## [TASK TO CARRY OUT]
Word for word, return the lines below from the first through the line that has "[Criticality and clinical", dropping the pictures.

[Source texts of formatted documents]
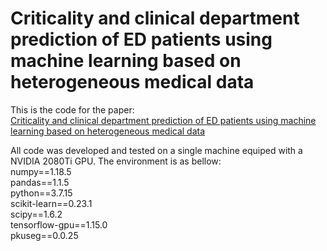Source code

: # Criticality and clinical department prediction of ED patients using machine learning based on heterogeneous medical data
    
This is the code for the paper:       
[Criticality and clinical department prediction of ED patients using machine learning based on heterogeneous medical data](https://www.sciencedirect.com/science/article/pii/S0010482523008557)      

      
All code was developed and tested on a single machine equiped with a NVIDIA 2080Ti GPU. The environment is as bellow:       
numpy==1.18.5      
pandas==1.1.5      
python==3.7.15     
scikit-learn==0.23.1     
scipy==1.6.2       
tensorflow-gpu==1.15.0       
pkuseg==0.0.25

## [ANSWER BELOW]
Source code

: # Criticality and clinical department prediction of ED patients using machine learning based on heterogeneous medical data
    
This is the code for the paper:       
[Criticality and clinical department prediction of ED patients using machine learning based on heterogeneous medical data](https://www.sciencedirect.com/science/article/pii/S0010482523008557)      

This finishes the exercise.